Friday, September 4, 2015

A Not-So-Nice Example of the Locked Room Mystery

"Top It Off With Death."
By Basil Wells (1912-2003).
First appearance: Ten Detective Aces, June 1946.
Short short short story (4 pages).
Reprinted at Pulpgen HERE.
"A killing in a locked room is always a puzzle—except to this Sheriff’s impractical brother-in-law."
Some people don't like being on the outside of a sweet deal and choose to shoot their way in:
. . . Three of them had a motive. The Stayn estate must be worth half a million dollars. Leonard and Ida would inherit that.

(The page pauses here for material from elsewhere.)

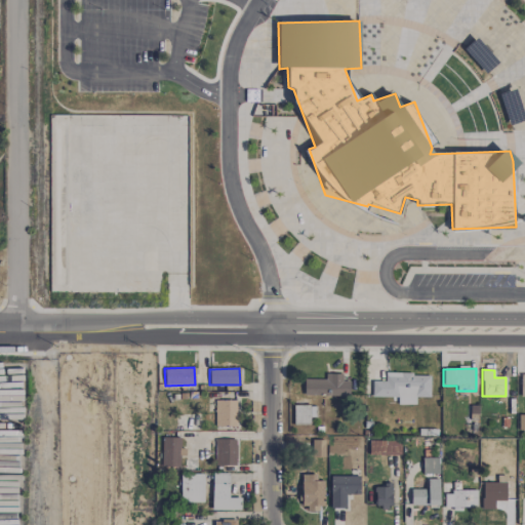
[(325,379),(304,379),(304,395),(348,396),(349,381),(341,381),(341,374),(325,374),(325,379)]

The ten thousand dollar bequest to Mrs. Proctor was another motive. As for the repairman—he had been on the roof.
Resources:
- Basil Wells is known for primarily being an SF and fantasy writer, a fact confirmed in this passage from Richard A. Lupoff's introduction to The Basil Wells Omnibus (HERE) compiled by Ramble House: "Over a span of fifty-eight years Basil Wells published no fewer than 71 science fiction stories, but that was only one aspect of his work. Basil Wells fan Richard Simms has compiled an extensive Wells bibliography, listing stories published in non-science-fiction magazines including Crack Detective Stories, Ten Detective Aces, Mike Shayne’s Mystery Magazine, Double-Action Western, Thrilling Western, and even one called Blazing Armadillo Stories."
- Wikipedia has a stubby entry on Wells HERE, and there's a tribute site to him HERE; some of his output is listed HERE.